Review date: Jul. 19, 2012


If a weirder album than Harmonitalk comes out this year, then whatever it is will go down in history as one of the most bonkers records ever. This strange and unfathomable album, dug up by the guys at the ever-wonderful Finders Keepers, is about as peculiar — nay, batshit-crazy — as they come. It should probably come as no surprise, then, that Harmonitalk was originally released not in 2012, but at the height of the synth-pop craze in 1981, when just about every musical idea conceivable, no matter how absurd, was brought that much closer to reality by virtue of artists having access to cheap and nasty synthesizers. For Gary Sloan and his buddies, that meant electronica backing, um, a harmonica.

Perhaps what’s weirdest (that word’s gonna become a leitmotiv) is that, at times, it really works. The harmonica’s sudden eruption on the opening title track is jarring, as Sloan warps its sound through a multitude of effects, transforming this most rootsy of instruments into a futuristic sound generator. The backing track may be simple post-Normal synth-pop, but between the harmonica and Sloan’s vocoder’d lead singing, “Harmonitalk” stands as one of the most original and unusual tracks of its era.

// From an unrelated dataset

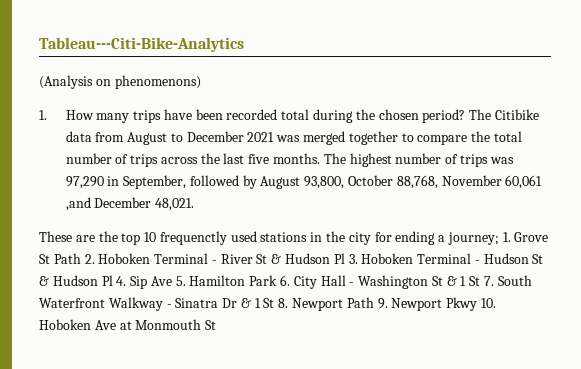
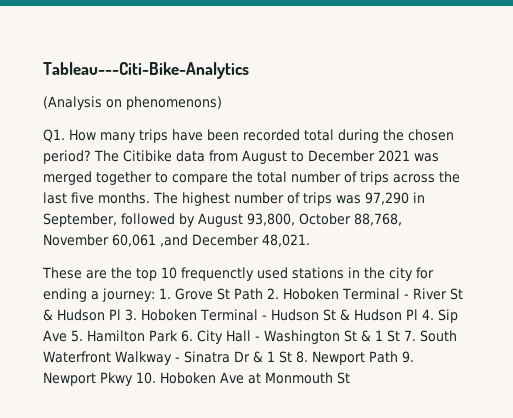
[39,110,47,120] 1. -> [43,129,65,142] Q1.
[447,232,499,245] journey; -> [102,288,155,302] journey:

It’s followed by a campy spoken-word interval that comes across as a sub-par Arthur C. Clarke whimsy, which in turn segues into “Good Indian,” which fuses moody Vangelis-esque synth with an echo-laden harmonica solo that stretches across time from the Far West to Blade Runner. If later tracks on the album, such as the exhaustingly MOR “Together Again” and the cheesy “Backporch Blues,” fail to build on such an auspicious opening salvo, the enduring emotional impact of “Good Indian,” in particular, enhances Harmonitalk and ensures this strange and overreaching opus remains more than just an oddball experiment. Even the aforementioned weaker tracks carry enough idiosyncrasies to be more than just filler. Better weak and weird than just weak, I guess.

Despite the domination of synths and drum machines over much of the music, Harmonitalk actually owes its vision to Gary Sloan’s past as leader of Anchorage, Alaska, prog act Proof, with his anything-but-self-conscious enthusiasm for melding the harmonica and synths something of a throwback to the wide-eyed positivity of the hippie era. The album’s final two tracks are ambitious in scope, dominated by lush synths and clearly inspired by Eno’s ambient works and the mellow prog of the likes of Curved Air. This eclecticism has its strengths, but also prevents Harmonitalk from really cohering into a proper album. But like another recent re-release from the synth-pop era, U.V. PØP’s No Songs Tomorrow, it’s oddly pleasing to know this album exists again.